* [Exercise instructions]: Repeat the data below in full. Pictures must not be part of the copy.

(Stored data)
★ ★ ★ ★ ★

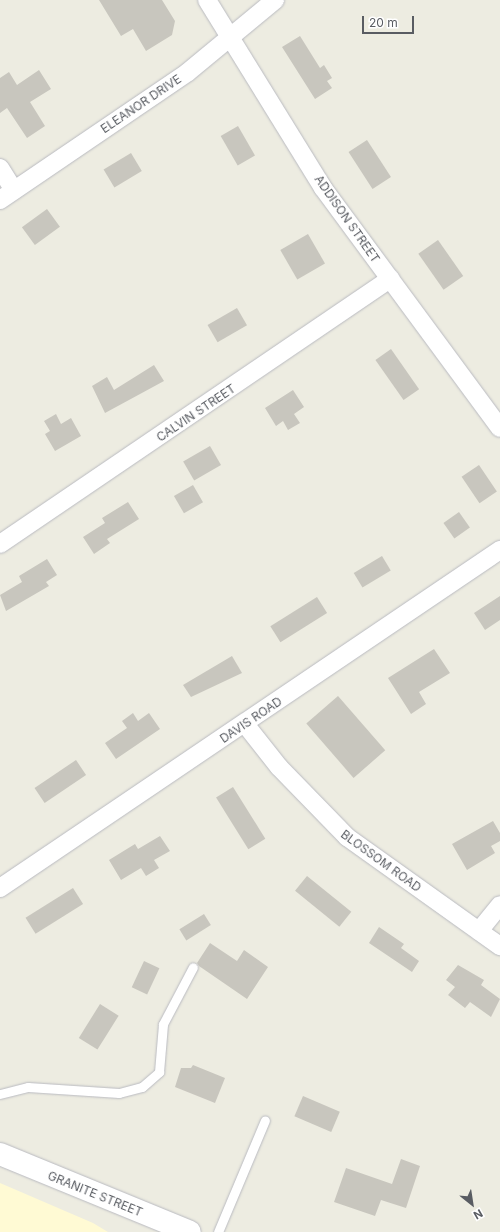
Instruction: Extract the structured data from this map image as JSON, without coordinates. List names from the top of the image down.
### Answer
{
  "streets": {
    "main road": ["GRANITE STREET"],
    "street": [
      "ELEANOR DRIVE",
      "ADDISON STREET",
      "CALVIN STREET",
      "DAVIS ROAD",
      "BLOSSOM ROAD"
    ]
  },
  "crossings": [
    ["ELEANOR DRIVE", "ADDISON STREET"],
    ["ADDISON STREET", "CALVIN STREET"],
    ["DAVIS ROAD", "BLOSSOM ROAD"]
  ],
  "scale_bar": "20 m",
  "north": "bottom right"
}
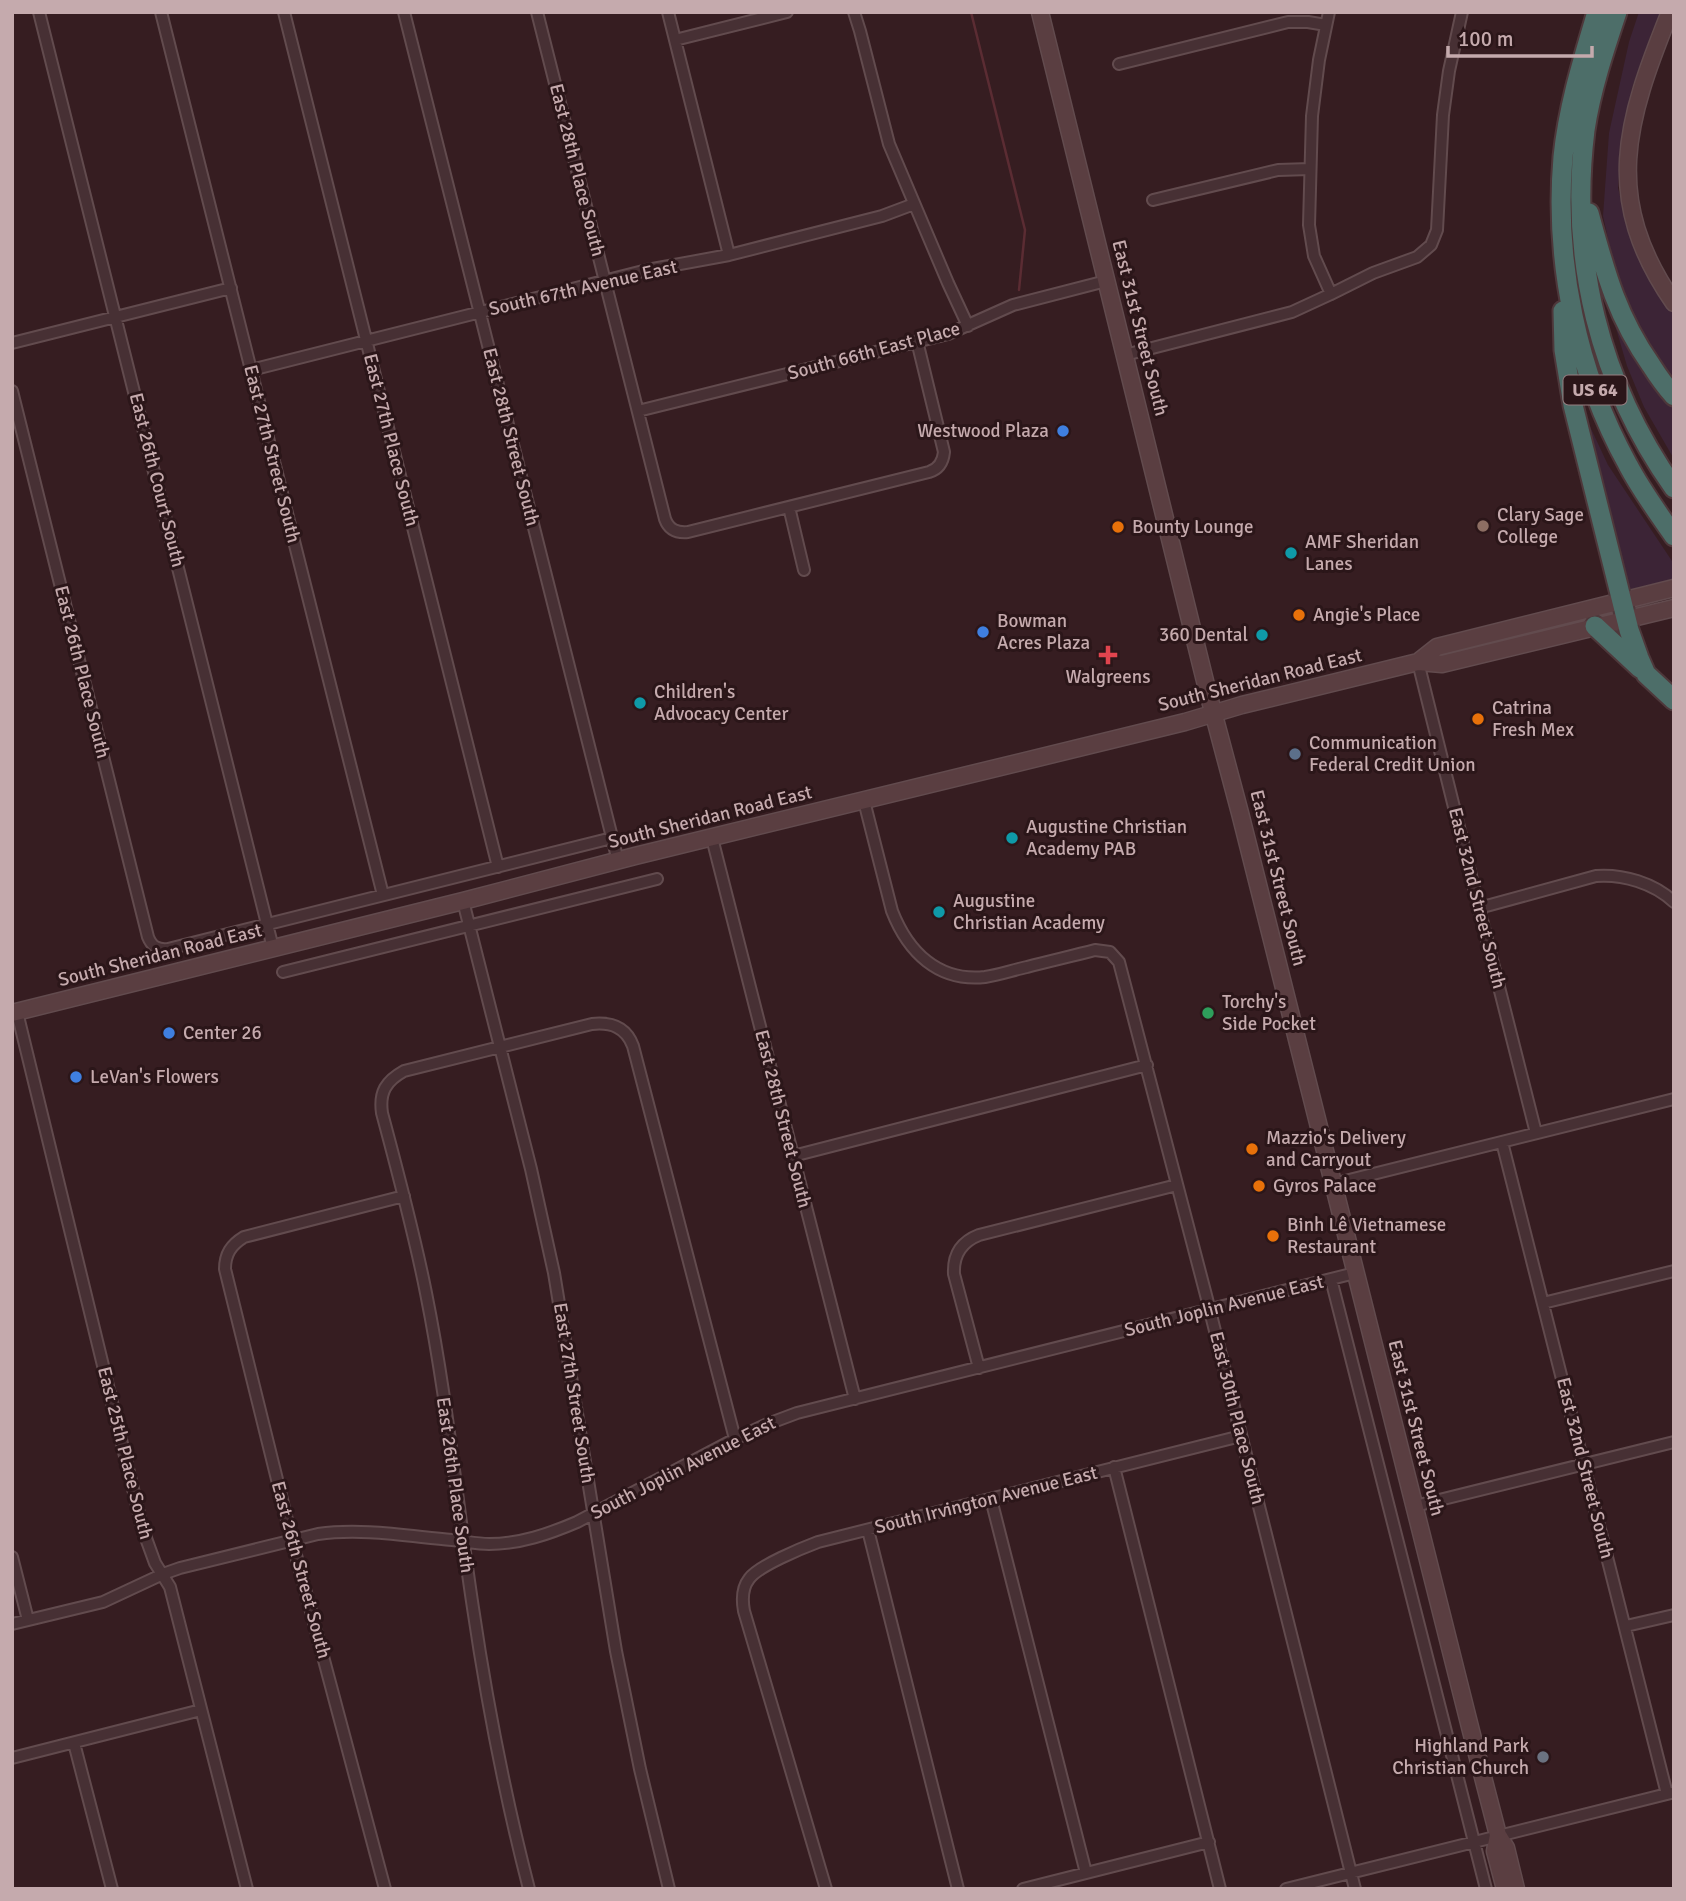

★ ★ ★ ★ ★

* [Result]:
Instruction: Extract the structured data from this map image as JSON, without coordinates. List names from the top of the image down.
### Answer
{
  "streets": {
    "main road": ["GRANITE STREET"],
    "street": [
      "ELEANOR DRIVE",
      "ADDISON STREET",
      "CALVIN STREET",
      "DAVIS ROAD",
      "BLOSSOM ROAD"
    ]
  },
  "crossings": [
    ["ELEANOR DRIVE", "ADDISON STREET"],
    ["ADDISON STREET", "CALVIN STREET"],
    ["DAVIS ROAD", "BLOSSOM ROAD"]
  ],
  "scale_bar": "20 m",
  "north": "bottom right"
}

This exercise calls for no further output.